Decades later, in the 1920s, Childe found “paint pots” containing pigment at Skara Brae. These, he believed, were for body adornment. The lumps of “metallic-looking material” he also encountered were subsequently identified as haematite –  “no doubt . . . the raw material which has been ground down for a red pigment.” [4]

Despite the early connections between haematite and coloured pigment at Skara Brae, for years it was assumed the highly polished nodules were used for smoothing animal hides.

But as experimental archaeologist Arlene Isbister pointed out in 2000: “A highly burnished nodule of haematite will polish leather, but a similar finish can equally be achieved using a polished pebble.” [5]

If fact, she added: “[L]eather polishes haematite better than haematite polishes leather.”

Her conclusion? That haematite was, first and foremost, a raw pigment source in the Neolithic.

It wasn’t long after excavation began at the Ness that haematite began appearing.

To date, 19 pieces have been found, five of which are highly polished and show facets and striations from rubbing. Almost half of these came from Structure Ten, which also, perhaps unsurprisingly, was found to contain a pigment production area in its secondary remodelled phase.

That haematite was used to colour the stonework and pottery at the Ness is without question – chemical analysis has confirmed it.
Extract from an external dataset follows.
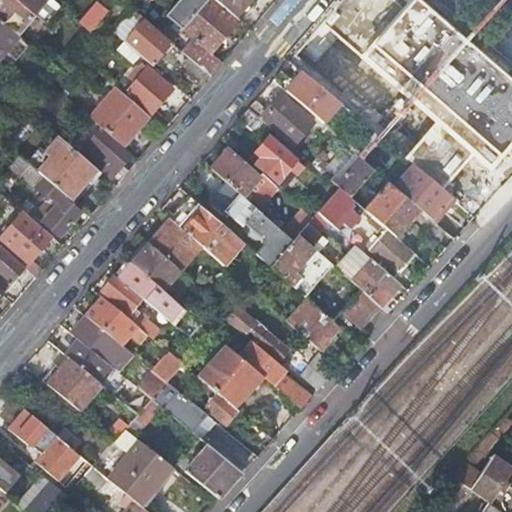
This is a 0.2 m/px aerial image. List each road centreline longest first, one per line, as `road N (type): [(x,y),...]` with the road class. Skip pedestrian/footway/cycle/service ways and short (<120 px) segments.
road 1 (residential): [(0,354),(309,0)]
road 2 (residential): [(511,216),(248,511)]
There is now little reason to doubt it had the same role at Neolithic sites across Orkney.

"Rough" haematite examples.
“Rough” haematite examples. (📷 Sigurd Towrie)

Further reading

  • [1] Jones, R., Towers, R., Card, N. and Odling, N. (2019). Analysis of coloured Grooved Ware sherds from the Ness of Brodgar, Orkney. Journal of Archaeological Science: Reports, 28, p.102014.
  • [2] Clarke, A. (2011) Does Size Matter – Stone Axes from Orkney: their style and deposition. Stone Axe Studies, 3, pp.309-322.
  • [3] Petrie, G. (1867) Notice of Ruins of Ancient Dwellings at Skara, Bay of Skaill, in the Parish of Sandwick, Orkney, recently excavated. In Proceedings of the Society of Antiquaries of Scotland (Vol. 7, pp. 201-219).
  • [4] Childe, V., Paterson, J. and Bryce, T. (1928) Provisional Report on the Excavations at Skara Brae, and on Finds from the 1927 and 1928 Campaigns. With a Report on Bones. In Proceedings of the Society of Antiquaries of Scotland (Vol. 63, pp. 225-280).
  • [5] Isbister, A. (2000) Burnished haematite and pigment production. In Ritchie, A. (ed) Neolithic Orkney in its European Context. pp.191-5.